══ Extrait source

Statuant à nouveau dans cette limite,

- DIRE et JUGER Monsieur [T] non fondé en l'intégralité de ses demandes ;

- En conséquence, l'en DEBOUTER ;

- FAIRE DROIT à la demande reconventionnelle de la société REYNAUD SNC ;

- En conséquence, CONDAMNER Monsieur [T] à lui verser la somme de 4.000 euros au titre de l'article 700 du Code de Procédure Civile ;

- Le CONDAMNER aux entiers dépens,

Y ajoutant,

- DIRE et JUGER que l'appel incident tel régularisé par Monsieur [T] n'a pas été valablement formé et qu'en conséquence la Cour n'en est pas saisie faute d'effet dévolutif dudit appel incident ;

-CONFIRMER le jugement en ce qu'il a débouté Monsieur [P] [T] de ses autres demandes.'

Par ses dernières conclusions communiquées par voie électronique le 06 avril 2022, auxquelles la cour se réfère expressément pour l'exposé des moyens, M. [T] demande à la cour de :

«Confirmer le jugement rendu par le Conseil de Prud'hommes de Créteil en ce qu'il a :

- Dit le licenciement sans causes réelles ni sérieuses,

- Dit le licenciement brutal et vexatoire,

- Condamné la SNC ETABLISSEMENTS REYNAUD au règlement de la somme de 12.817,59 € au titre des primes des trois dernières années (2019, 2018, 2017), ce sous astreinte de 15 € par jour de retard dans le mois suivant la décision,

- Ordonné à la SNC ETABLISSEMENTS REYNAUD de remettre à Monsieur [T] les documents de fin de contrat conformes à la décision rendue,

- Condamné la SNC ETABLISSEMENTS REYNAUD à rembourser aux organismes intéressés les indemnités de chômage versées au salarié licencié, du jour de son licenciement au jour du jugement prononcé, dans la limite de 6 mois d'indemnités de chômage,

- Ordonné l'application des intérêts au taux légal en application de l'article 1231-7 du Code civil pour la condamnation à intervenir,

- Ordonné la capitalisation des intérêts en application de l'article 1343-2 du Code civil,

- Débouté la SNC ETABLISSEMENTS REYNAUD de sa demande au titre de l'article 700 du Code de procédure civile,

Et statuant à nouveau et y ajoutant,

' Voir dire que Mr [T] aurait dû percevoir ses primes sur objectifs de 8160,00€ bruts par an à 100% de performance, dont les principaux critères de mesure de performance étaient censés lui être communiqués chaque année

' Voir dire que Mr [T] ces critères de mesure ne lui ont pas été communiqués

' Voir dire que Mr [T] a travaillé au mois de mai 2019 durant ses congés

' Voir dire que le licenciement intervenu est sans cause réelle ni sérieuse

' Voir dire que le licenciement est intervenu dans des conditions brutales et vexatoires

' Voir Dire qu'il serait particulièrement inéquitable de laisser à Mr [T] la charge des frais irrépétibles qu'il a dû engager pour la défense légitime de ses intérêts.

════
══ Données fournies

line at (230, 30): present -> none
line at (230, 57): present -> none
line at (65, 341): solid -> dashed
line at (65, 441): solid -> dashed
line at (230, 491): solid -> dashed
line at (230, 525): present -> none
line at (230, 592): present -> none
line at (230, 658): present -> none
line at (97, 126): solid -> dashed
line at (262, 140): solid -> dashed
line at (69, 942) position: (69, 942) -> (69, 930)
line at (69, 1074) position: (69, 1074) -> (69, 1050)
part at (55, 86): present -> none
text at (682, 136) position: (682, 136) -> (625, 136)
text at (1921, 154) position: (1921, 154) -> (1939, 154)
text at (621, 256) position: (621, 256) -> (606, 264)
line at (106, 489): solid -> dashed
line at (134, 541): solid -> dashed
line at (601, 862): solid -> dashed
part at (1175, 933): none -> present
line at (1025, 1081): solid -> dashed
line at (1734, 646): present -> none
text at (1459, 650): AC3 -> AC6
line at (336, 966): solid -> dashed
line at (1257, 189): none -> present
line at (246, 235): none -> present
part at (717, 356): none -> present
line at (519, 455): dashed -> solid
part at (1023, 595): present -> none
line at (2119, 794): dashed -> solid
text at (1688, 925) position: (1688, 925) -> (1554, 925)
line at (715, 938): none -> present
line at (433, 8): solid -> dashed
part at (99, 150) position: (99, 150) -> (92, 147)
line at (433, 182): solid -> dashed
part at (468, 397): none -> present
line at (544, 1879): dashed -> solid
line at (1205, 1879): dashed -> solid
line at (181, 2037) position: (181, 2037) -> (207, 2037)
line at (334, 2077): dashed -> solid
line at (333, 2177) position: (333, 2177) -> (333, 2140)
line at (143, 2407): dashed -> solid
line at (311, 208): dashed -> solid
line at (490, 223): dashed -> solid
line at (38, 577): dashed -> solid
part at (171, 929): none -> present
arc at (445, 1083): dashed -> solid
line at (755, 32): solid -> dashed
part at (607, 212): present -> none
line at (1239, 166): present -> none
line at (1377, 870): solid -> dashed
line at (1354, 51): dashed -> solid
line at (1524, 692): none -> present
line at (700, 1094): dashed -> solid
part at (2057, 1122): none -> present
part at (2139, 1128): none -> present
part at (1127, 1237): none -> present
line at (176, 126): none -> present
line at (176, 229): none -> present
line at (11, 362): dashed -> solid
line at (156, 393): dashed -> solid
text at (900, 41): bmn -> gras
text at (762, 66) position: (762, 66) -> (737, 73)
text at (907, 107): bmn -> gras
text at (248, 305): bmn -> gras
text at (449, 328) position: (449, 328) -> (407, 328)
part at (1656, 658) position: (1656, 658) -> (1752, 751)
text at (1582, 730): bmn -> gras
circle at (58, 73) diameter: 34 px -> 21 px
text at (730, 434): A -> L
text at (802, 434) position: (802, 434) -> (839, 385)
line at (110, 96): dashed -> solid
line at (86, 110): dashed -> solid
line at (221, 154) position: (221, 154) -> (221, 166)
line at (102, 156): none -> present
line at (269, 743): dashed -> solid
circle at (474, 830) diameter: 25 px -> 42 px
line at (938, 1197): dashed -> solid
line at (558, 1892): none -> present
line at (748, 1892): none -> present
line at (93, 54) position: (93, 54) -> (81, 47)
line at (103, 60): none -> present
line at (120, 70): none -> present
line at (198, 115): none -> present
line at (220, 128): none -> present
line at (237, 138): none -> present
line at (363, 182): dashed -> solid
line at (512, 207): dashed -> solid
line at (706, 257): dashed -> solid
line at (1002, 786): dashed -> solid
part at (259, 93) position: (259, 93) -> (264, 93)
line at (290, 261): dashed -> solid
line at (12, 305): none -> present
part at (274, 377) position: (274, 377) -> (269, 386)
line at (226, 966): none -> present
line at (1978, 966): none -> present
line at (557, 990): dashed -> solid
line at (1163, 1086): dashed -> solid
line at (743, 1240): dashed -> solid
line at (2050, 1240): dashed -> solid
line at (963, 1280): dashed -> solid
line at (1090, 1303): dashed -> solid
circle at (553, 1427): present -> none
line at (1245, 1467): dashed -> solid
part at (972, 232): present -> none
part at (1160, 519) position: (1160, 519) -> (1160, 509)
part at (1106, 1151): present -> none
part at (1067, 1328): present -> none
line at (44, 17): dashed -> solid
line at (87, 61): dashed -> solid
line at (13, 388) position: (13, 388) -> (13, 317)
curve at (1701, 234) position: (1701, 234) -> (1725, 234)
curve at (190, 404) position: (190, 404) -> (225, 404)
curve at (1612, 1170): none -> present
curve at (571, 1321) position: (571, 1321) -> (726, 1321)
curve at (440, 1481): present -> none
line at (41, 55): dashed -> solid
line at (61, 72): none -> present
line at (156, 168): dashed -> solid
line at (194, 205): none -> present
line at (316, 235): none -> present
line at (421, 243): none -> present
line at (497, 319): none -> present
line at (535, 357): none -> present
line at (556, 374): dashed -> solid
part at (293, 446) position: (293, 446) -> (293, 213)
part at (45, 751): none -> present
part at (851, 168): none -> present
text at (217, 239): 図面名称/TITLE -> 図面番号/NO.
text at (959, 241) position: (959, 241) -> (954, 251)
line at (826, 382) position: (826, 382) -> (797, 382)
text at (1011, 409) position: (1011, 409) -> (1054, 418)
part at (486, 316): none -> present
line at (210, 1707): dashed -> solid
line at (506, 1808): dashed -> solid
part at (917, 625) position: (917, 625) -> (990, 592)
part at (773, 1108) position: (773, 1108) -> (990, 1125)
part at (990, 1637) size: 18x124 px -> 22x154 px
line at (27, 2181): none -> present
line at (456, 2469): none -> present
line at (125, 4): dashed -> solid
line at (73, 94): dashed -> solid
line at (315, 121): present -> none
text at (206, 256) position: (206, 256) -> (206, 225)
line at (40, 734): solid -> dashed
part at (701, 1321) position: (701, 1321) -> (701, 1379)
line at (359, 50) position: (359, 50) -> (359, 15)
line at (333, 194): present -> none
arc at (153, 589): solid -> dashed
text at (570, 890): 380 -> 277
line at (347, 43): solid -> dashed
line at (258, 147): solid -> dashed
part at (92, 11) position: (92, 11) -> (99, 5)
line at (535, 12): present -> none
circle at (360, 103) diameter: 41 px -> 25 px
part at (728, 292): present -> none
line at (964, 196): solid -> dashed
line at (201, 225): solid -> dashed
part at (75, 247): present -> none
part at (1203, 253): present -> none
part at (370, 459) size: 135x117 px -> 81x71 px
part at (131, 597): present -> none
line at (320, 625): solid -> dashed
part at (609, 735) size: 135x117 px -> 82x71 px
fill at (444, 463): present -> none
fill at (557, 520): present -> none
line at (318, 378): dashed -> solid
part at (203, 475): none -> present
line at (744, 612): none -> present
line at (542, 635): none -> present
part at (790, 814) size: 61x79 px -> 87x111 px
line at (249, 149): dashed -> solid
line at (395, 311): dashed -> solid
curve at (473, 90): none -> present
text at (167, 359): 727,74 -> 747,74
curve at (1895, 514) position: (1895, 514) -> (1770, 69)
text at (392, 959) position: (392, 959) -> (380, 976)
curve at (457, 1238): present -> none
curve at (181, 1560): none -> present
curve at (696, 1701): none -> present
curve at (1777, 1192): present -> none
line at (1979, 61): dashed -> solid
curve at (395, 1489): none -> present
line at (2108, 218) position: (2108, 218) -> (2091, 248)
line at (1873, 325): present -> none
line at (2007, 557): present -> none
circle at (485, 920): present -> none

════

Consigne 1
D'après l'extrait source, à quel montant annuel M. [T] estime-t-il que ses primes sur objectifs auraient dû s'élever ?
Consigne 2
Résumez l'extrait source en deux phrases.

Réponse 1
8160,00 € bruts par an, à 100 % de performance.

Réponse 2
Une première série de demandes vise à débouter M. [T] de l'intégralité de ses prétentions et à le condamner à verser 4.000 euros à la société REYNAUD SNC au titre de l'article 700 du Code de procédure civile, ainsi qu'aux entiers dépens. Dans ses conclusions du 06 avril 2022, M. [T] demande au contraire la confirmation du jugement du Conseil de prud'hommes de Créteil, qui a jugé son licenciement sans cause réelle ni sérieuse ainsi que brutal et vexatoire, et soutient qu'il aurait dû percevoir des primes sur objectifs de 8160,00 € bruts par an.